What you should do |
Retype only what runs from the line that contains "23 July 2026" through the last line of the listing below, both lines included.

Data supplied |
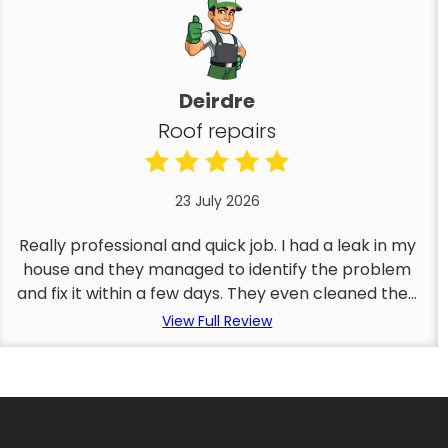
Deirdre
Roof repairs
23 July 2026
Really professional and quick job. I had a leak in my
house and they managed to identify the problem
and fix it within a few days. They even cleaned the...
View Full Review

Reply |
23 July 2026
Really professional and quick job. I had a leak in my
house and they managed to identify the problem
and fix it within a few days. They even cleaned the...
View Full Review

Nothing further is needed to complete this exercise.